If courts will not approve settlements that give nothing to the class, and instead require attorneys to share their extortionate settlements with class members, Frank says, there would no longer be a viable business model for frivolous class actions. Although some defense lawyers argue that they need the ability to settle meritless claims on the cheap, Frank notes that every time he has been involved in having a meritless lawsuit thrown out, plaintiff attorneys do in fact slink away, rather than redo the settlement so that the class shares in the money.
To extent there is any data on that, Frank points to the category of merger strike suits, following In re Walgreen Co. Stockholder Litig., which was the result of his challenge to a Walgreens settlement. In 2015, 97% of merger acquisitions requiring shareholder approval faced lawsuits – not because boards of directors were breaching their fiduciary duty, but because it was a good opportunity for extortionate lawsuits. Such litigation has since declined by 30% since the Walgreens decision came down, and Frank argues that the only reason we aren’t seeing even fewer suits is because plaintiffs are seeking out jurisdictions that don’t follow the precedent.

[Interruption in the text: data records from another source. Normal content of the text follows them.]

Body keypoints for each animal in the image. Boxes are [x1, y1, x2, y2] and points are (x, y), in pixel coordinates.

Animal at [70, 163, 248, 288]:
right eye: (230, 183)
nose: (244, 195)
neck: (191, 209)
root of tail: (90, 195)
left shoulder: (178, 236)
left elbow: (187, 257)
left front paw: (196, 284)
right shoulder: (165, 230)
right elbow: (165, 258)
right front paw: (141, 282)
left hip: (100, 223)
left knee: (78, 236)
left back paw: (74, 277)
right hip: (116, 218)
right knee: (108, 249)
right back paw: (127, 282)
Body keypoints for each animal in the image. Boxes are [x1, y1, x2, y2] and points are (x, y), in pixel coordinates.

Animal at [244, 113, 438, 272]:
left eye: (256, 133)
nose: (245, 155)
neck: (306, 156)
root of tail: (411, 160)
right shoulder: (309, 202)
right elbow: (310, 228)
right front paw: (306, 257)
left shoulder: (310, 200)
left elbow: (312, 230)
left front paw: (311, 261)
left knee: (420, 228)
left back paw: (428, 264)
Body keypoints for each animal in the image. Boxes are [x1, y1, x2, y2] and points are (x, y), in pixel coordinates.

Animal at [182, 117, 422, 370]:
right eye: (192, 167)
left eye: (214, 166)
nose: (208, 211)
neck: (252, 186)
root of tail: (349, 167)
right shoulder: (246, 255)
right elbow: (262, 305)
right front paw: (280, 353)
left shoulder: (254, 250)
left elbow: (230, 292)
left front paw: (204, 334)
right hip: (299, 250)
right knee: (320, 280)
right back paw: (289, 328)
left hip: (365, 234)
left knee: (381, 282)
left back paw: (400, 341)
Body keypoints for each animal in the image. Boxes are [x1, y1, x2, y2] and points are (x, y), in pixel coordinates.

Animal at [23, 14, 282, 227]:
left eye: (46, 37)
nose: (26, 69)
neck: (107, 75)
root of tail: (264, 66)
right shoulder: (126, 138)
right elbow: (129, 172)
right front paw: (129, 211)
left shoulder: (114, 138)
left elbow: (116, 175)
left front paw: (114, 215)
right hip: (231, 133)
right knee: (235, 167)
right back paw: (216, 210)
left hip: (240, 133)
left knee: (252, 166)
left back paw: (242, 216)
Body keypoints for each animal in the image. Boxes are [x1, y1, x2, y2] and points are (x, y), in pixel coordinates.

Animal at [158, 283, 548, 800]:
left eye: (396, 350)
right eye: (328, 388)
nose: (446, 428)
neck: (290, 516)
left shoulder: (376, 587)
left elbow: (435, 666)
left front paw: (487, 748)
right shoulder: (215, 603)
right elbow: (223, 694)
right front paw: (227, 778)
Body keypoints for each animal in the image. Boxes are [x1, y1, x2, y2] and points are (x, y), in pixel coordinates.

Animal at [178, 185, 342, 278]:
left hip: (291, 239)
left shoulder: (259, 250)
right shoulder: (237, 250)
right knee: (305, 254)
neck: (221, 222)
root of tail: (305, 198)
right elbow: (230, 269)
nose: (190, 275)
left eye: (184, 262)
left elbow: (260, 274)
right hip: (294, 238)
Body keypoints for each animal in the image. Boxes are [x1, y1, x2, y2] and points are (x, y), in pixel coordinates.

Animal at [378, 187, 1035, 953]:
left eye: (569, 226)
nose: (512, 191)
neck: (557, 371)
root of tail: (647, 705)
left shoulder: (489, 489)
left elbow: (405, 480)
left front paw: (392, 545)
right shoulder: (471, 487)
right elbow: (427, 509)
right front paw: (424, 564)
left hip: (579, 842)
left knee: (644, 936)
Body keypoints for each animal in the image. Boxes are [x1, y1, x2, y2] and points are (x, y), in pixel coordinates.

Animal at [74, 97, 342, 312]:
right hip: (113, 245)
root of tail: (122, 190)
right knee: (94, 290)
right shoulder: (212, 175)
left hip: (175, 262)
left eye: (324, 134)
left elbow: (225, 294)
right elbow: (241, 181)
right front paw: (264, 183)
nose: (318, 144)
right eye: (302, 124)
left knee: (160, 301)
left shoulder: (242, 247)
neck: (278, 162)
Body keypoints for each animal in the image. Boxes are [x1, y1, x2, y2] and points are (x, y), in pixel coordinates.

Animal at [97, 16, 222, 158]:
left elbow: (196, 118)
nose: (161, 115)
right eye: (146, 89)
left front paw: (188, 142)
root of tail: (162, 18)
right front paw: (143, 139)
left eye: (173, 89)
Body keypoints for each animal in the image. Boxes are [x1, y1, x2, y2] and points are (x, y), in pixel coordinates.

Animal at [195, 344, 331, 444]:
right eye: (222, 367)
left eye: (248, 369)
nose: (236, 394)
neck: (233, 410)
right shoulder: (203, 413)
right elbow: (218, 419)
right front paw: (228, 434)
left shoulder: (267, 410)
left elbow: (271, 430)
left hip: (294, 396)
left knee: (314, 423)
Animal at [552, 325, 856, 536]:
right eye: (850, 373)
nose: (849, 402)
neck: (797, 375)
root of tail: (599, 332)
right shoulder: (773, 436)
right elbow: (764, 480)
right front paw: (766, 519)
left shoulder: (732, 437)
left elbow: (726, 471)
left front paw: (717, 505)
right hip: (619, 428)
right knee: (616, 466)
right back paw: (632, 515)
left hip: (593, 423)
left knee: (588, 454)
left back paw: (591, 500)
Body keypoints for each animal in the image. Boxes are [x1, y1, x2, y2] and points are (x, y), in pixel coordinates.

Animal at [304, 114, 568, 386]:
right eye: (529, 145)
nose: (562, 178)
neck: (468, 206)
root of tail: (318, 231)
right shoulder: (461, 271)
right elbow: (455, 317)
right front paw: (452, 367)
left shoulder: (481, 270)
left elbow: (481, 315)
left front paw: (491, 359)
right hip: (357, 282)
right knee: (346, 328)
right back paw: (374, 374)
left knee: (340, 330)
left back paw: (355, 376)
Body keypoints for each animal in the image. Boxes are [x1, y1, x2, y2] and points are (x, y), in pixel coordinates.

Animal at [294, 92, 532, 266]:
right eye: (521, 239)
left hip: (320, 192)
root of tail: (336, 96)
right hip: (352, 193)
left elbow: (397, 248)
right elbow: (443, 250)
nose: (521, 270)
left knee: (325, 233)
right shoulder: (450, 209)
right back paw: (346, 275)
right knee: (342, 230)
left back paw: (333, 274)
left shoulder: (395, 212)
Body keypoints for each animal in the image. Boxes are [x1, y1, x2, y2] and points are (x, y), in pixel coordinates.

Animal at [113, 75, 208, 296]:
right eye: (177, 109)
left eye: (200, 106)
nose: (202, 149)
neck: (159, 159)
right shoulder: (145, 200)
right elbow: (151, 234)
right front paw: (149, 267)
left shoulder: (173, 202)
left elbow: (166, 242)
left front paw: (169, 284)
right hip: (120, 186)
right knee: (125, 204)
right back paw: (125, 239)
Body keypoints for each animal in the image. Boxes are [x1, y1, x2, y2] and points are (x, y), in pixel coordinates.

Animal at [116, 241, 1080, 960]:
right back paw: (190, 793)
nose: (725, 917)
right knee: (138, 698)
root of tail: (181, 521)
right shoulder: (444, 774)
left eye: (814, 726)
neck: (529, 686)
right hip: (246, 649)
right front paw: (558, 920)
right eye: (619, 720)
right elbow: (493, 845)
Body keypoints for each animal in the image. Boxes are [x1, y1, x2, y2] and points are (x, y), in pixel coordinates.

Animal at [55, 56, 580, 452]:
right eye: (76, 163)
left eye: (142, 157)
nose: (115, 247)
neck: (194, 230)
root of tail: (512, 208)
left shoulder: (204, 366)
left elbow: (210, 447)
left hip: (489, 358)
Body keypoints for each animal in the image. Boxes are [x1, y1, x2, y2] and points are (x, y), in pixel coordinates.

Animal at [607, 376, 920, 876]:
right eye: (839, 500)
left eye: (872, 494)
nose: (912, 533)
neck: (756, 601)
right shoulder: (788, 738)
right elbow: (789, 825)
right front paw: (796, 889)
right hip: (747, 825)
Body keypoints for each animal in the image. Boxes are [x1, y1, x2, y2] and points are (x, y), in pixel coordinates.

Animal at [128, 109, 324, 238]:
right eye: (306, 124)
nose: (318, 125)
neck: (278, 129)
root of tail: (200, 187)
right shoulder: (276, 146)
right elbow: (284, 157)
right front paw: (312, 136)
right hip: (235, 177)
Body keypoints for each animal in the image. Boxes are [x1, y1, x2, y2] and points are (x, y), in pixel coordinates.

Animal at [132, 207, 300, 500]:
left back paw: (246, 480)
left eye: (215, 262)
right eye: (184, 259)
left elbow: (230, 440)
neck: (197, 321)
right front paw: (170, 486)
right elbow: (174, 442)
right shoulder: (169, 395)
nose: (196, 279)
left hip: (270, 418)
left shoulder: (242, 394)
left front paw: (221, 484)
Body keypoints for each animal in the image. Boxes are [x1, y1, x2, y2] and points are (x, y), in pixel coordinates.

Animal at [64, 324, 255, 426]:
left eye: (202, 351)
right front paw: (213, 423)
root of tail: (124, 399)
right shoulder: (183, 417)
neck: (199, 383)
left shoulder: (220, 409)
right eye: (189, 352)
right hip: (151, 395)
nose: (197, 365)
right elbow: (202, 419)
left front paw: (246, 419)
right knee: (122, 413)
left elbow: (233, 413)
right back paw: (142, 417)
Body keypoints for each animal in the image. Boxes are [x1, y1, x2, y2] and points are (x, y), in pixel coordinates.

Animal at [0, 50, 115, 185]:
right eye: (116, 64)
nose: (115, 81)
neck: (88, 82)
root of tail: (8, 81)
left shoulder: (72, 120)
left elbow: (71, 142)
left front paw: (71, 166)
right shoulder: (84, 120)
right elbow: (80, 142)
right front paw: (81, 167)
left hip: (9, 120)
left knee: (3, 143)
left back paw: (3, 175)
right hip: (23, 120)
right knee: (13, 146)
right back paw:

Frank says that there are two competing models for class actions: they can be understood as a substantive device for attorneys to function as private attorneys general, or as a procedural joinder device for aggregating individual claims for greater efficiency. The Supreme Court has been largely unanimous that it is a procedural device. Frank agrees, but contends that even if you believe more in the deterrence model of class actions, approving settlements of frivolous claims undermines the deterrent effect, because it punishes corporations for being deep pockets rather than for doing something wrong. If we really care about deterrence, we should want to get rid of the bad settlements.
The New Jersey Civil Justice Institute supports Frank’s effort to create a bright line rule that will discourage class action abuse. We appreciate his willingness to speak to our members about this issue.